What my mother doesn't say is that she nearly died delivering me. My head kept banging against her pelvic wall, and for a while, the doctor thought he'd lose both of us. My mother explained this to me calmly, some 45 years after the fact. It's not the near-death experience but the naming she's still incensed about, though my grandmother has been dead for 20 years.

It's the name "George," the name she had no control over. In the Jewish tradition, the first-born male child must be named after his paternal grandfather if that man is dead. So I became George Barr as my grandfather, a supposedly sweet man I never knew who liked to pour ketchup on all meat, was named.

"But I insisted that your middle name be "Terry," my maiden name, and that you would be called Terry!"

That's what happened. I am George Terry Barr, and at any school, church, or civic function, I am formally called Terry. Except that my father, curiously absent from the official naming process, started calling me "Buddy."

Buddy. I never thought about it much, this name that isn't really a proper name, or much of any kind of name at all. It's kind of a Southern thing, and I can hear Faulkner characters or James Dickey characters using it for anyone they don't know but perhaps don't mind seeing.

I also remember the first time I heard someone use it outside of the personal context. Strolling around my college campus one fall day with my friend Lynne some 40 years ago, an archetypal hound dog mix ambled into our path seeking food or affection, or maybe just a kind word about the beautiful day.

"Hey, buddy," Lynne said as she reached out to pat him. His tongue lolled around as she stroked his gold-brown neck, and then as if that was all he came for, that old dog kept moving on down some line we'd never know.

I thought then, "She called him Buddy," and from then on, dogs I'd see, strays or ones walking next to their masters, became "Buddy's" for me.

I call my dog "Buddy" now, too, even though his name is Max. I also call my cat Buddy even though his name is Morgan. Both were strays who found themselves cornered in the Humane Society and my daughter's high school parking lot, respectively.

When I call "Here, Buddy" to either of them, both of their ears perk up, and I guess they don't wonder at all about the name they're hearing or the one they're not. For mainly, I think, they're glad just to be called.

Still, it's hard to settle on an identity, a belief system, when you can't even settle on a name, when your names mean so many things to so many people, and when those people likely think they know the true you.

For as it's turned out, depending on who you are and when you knew me, I am Buddy when I return to my ancestral home, Terry when I'm in the home of myself, my wife, and my children, but never George except when addressed by telemarketers or by the nurse at my doctor's office who can't seem to remember I'm Terry even though her name is also Terry.

 

For a long time I hated my grandmother for naming me George. I wasn't raised Jewish, so I didn't even get the benefit of a Bar Mitzvah or all those presents at Chanukah. The only George I knew who wasn't an old man comedian/musician (Gobel, Burns, Gershwin) was George Harrison, the least popular Beatle. Maybe I wasn't the only one who hated her, though.

Her oldest son, my father's brother Richard, abandoned his mother after he became middle-aged. He moved several states away, hardly ever called, even more rarely visited. He became a wild boar hunter, a cabinet-maker.

● EXERCISE DATA:

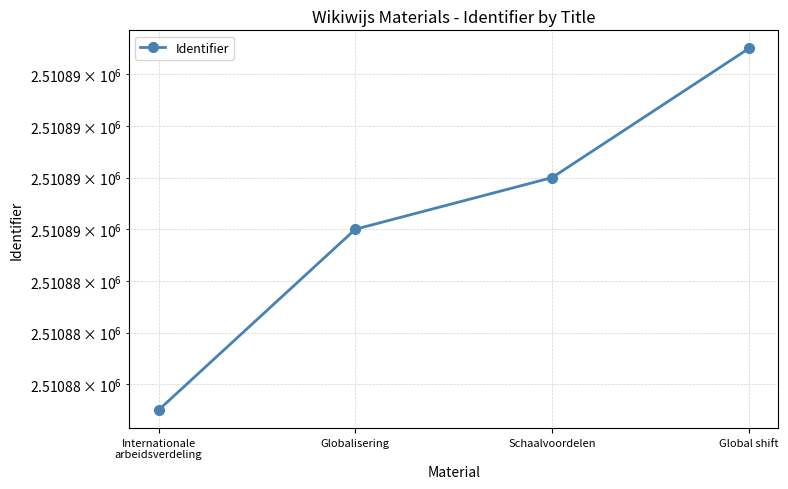

Rank the categories by value from lowest to highest.

Internationale
arbeidsverdeling, Globalisering, Schaalvoordelen, Global shift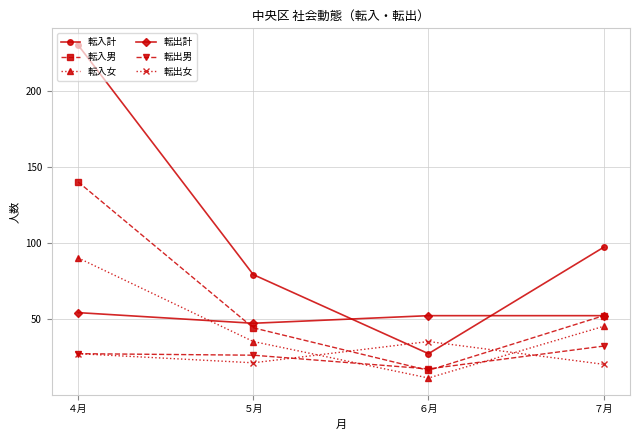

True or false: 転出女 has a value of 20 at ７月.

True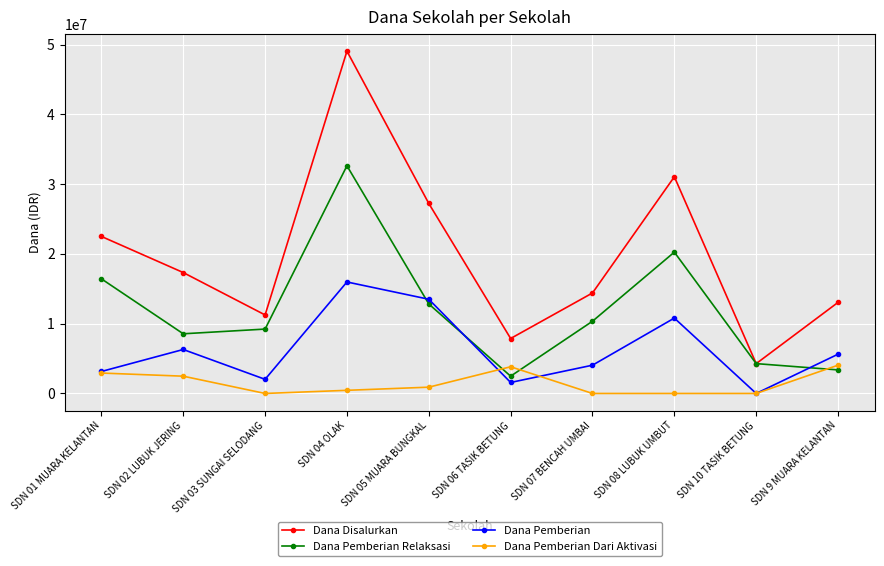

At how many categories does at least one series exceed 29743381?

2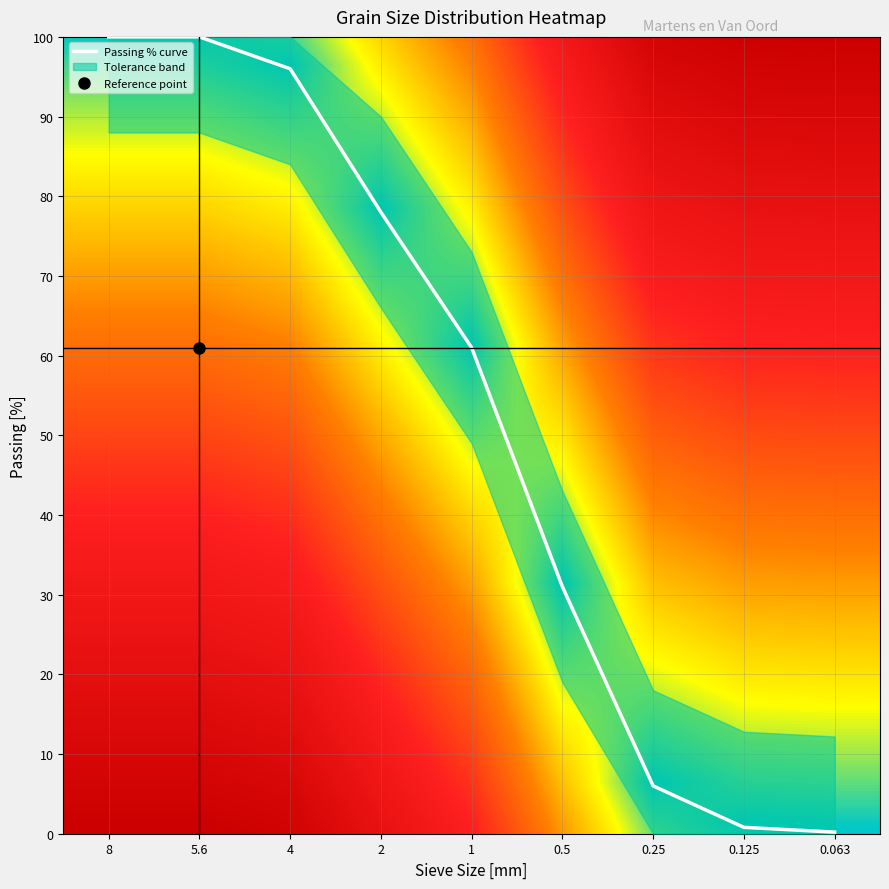

Reading left to right, list all the values displayed in this chart.

0: 8=100.0	5.6=100.0	4=96.0	2=78.0	1=61.0	0.5=31.0	0.25=6.0	0.125=0.8	0.063=0.2
1: 8=100.0	5.6=100.0	4=96.0	2=78.0	1=61.0	0.5=31.0	0.25=6.0	0.125=0.8	0.063=0.2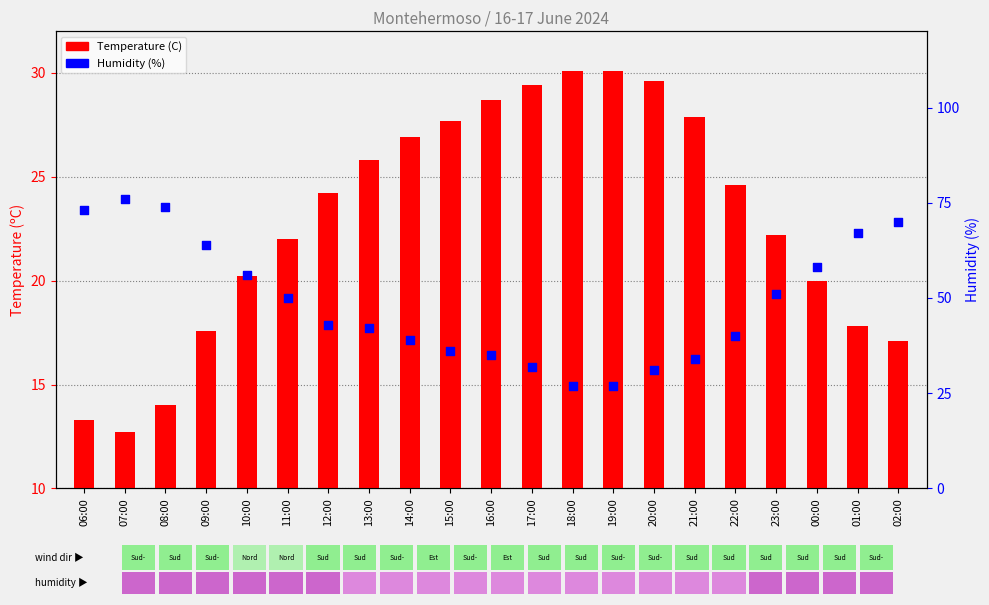

At which category is the sum across all series the highest?

07:00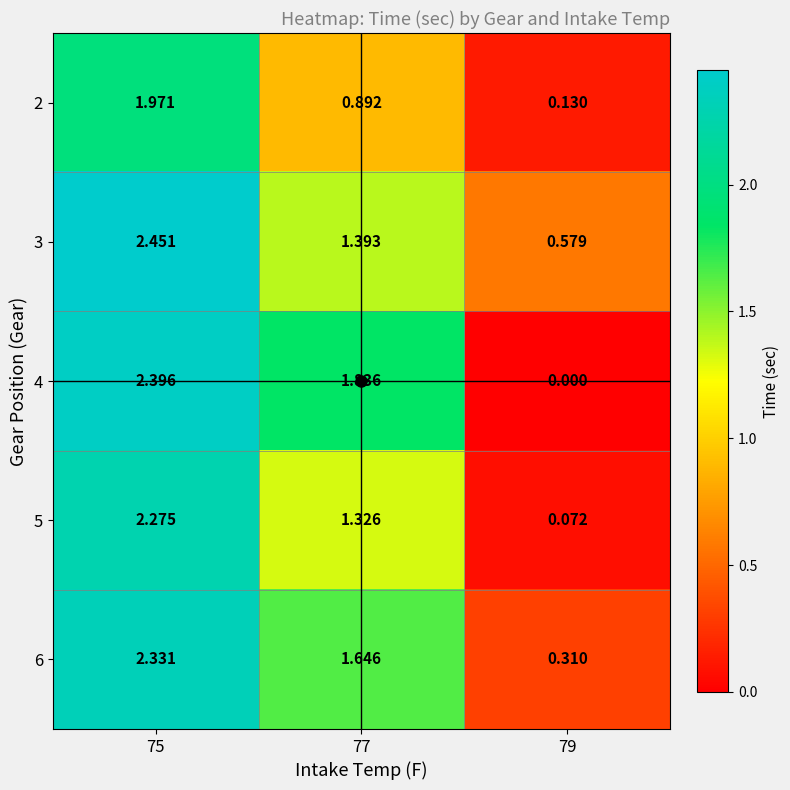

How many values in 4 are above zero?

2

● ACTIVITY LIST:
(1) From the piece about names, could you reproduce everything from "For as it's" down to "hated her, though.", word for word?
(2) Do these statements agree with the piece about names? Answer yes or no for each, quoting the words that decide it.
(a) The narrator's father started calling the narrator "Buddy."
(b) The narrator's cat was found at the Humane Society.
(c) The narrator was raised Jewish.

● SOLUTION SET:
(1)
For as it's turned out, depending on who you are and when you knew me, I am Buddy when I return to my ancestral home, Terry when I'm in the home of myself, my wife, and my children, but never George except when addressed by telemarketers or by the nurse at my doctor's office who can't seem to remember I'm Terry even though her name is also Terry.

 

For a long time I hated my grandmother for naming me George. I wasn't raised Jewish, so I didn't even get the benefit of a Bar Mitzvah or all those presents at Chanukah. The only George I knew who wasn't an old man comedian/musician (Gobel, Burns, Gershwin) was George Harrison, the least popular Beatle. Maybe I wasn't the only one who hated her, though.

(2)
(a) Yes: "my father, curiously absent from the official naming process, started calling me "Buddy.""
(b) No: "Both were strays who found themselves cornered in the Humane Society and my daughter's high school parking lot, respectively."
(c) No: "I wasn't raised Jewish"